What the exercise asks: Select every line below containing the word "Management".

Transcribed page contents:
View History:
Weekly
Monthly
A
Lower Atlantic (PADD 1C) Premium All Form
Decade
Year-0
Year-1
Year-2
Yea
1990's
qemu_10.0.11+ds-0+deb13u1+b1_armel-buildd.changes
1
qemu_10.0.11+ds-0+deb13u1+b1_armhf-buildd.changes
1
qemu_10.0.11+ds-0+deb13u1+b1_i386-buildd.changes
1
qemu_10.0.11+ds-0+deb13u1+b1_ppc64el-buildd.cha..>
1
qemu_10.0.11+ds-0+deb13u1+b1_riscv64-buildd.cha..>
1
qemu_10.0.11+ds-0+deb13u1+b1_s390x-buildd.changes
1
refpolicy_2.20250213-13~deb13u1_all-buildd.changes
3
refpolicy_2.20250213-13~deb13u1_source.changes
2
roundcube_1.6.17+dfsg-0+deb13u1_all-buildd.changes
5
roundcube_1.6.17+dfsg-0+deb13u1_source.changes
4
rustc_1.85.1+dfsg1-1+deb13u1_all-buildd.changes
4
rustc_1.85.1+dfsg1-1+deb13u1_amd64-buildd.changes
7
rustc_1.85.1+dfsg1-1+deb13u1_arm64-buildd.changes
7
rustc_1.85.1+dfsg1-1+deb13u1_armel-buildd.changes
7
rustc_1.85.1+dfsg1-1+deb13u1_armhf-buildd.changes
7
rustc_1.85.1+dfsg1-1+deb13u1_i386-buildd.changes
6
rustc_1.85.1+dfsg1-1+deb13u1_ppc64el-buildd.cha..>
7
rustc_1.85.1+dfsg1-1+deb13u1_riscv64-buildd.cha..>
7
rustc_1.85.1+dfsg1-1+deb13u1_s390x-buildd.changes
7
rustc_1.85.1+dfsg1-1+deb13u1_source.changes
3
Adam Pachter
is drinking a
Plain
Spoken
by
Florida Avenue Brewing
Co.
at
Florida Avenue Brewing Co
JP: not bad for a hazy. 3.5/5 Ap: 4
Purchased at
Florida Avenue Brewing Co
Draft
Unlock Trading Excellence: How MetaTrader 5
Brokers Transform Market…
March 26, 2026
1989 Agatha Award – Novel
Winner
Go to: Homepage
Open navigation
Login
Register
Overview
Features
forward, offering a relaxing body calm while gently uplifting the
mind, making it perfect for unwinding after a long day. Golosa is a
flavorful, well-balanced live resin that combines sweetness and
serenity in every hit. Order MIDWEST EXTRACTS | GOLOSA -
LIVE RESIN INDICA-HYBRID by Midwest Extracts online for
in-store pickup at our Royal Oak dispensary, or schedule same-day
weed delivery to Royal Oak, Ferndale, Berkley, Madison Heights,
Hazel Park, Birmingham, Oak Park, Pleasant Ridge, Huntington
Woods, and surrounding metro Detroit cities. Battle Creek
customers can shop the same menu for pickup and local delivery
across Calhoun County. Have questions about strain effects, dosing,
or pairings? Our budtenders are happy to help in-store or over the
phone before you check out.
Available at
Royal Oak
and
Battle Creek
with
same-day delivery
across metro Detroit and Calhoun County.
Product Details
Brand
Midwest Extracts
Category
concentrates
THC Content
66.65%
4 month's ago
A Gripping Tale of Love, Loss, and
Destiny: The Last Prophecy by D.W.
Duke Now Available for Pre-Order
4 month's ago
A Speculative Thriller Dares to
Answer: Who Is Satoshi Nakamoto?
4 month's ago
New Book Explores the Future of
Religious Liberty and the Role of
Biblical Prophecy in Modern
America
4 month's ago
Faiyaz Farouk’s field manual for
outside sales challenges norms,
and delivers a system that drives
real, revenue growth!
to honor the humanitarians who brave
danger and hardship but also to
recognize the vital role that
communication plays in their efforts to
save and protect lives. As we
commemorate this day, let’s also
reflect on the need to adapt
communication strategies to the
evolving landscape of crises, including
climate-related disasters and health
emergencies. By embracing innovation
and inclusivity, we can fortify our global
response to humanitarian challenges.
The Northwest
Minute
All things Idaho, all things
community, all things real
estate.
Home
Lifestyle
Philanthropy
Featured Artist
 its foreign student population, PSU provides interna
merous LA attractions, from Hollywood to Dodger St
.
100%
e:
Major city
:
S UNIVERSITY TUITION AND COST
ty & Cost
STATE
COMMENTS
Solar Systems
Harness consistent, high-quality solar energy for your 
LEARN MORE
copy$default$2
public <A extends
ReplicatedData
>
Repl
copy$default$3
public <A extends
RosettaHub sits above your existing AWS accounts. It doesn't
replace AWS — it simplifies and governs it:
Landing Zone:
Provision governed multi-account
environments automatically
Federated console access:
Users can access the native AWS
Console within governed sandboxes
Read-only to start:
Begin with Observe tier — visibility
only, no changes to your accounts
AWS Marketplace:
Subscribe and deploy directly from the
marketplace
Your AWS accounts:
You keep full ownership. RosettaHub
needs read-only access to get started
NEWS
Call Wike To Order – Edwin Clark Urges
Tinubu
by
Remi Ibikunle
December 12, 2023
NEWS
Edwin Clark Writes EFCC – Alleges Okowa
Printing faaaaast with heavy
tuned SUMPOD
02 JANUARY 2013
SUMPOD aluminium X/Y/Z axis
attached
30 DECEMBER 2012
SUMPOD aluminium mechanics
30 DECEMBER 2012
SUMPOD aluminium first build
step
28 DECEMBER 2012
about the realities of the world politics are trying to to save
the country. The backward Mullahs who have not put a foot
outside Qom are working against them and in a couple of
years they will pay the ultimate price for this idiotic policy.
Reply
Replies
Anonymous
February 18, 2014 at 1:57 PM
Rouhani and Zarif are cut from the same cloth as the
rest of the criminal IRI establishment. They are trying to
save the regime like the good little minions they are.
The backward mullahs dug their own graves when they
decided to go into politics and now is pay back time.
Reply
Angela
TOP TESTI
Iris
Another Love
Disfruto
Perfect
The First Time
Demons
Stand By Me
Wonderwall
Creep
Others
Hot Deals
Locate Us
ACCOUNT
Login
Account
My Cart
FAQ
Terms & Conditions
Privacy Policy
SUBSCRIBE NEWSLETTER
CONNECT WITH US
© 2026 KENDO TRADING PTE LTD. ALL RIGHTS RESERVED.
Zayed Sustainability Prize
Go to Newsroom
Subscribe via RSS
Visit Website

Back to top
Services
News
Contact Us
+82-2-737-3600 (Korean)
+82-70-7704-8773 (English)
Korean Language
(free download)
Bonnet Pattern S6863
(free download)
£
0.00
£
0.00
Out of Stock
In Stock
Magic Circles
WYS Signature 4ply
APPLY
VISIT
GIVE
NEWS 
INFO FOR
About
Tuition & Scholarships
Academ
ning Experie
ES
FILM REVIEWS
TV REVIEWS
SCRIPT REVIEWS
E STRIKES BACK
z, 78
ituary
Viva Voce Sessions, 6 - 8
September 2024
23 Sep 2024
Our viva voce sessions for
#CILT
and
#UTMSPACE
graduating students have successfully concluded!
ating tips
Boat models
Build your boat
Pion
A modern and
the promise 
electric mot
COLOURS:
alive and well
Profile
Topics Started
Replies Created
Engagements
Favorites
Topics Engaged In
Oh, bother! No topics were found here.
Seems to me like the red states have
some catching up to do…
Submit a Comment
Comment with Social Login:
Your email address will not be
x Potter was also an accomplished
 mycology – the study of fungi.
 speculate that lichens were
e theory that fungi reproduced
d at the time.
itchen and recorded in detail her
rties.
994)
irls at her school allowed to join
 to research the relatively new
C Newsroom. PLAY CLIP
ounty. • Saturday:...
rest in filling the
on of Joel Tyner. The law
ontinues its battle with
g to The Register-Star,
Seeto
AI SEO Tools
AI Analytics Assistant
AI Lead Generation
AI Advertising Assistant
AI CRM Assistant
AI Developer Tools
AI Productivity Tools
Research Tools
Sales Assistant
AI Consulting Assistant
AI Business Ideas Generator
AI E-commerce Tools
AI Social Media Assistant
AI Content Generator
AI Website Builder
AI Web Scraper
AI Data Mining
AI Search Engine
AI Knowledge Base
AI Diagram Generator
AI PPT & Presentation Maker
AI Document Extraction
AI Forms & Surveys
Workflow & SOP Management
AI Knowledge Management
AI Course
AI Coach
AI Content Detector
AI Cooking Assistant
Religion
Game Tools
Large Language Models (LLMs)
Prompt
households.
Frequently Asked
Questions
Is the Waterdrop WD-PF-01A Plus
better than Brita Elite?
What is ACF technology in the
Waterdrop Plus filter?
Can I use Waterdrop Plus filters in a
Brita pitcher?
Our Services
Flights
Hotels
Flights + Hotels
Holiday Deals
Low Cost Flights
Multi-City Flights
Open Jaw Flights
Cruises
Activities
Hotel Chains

Exercise output:
Workflow & SOP Management
AI Knowledge Management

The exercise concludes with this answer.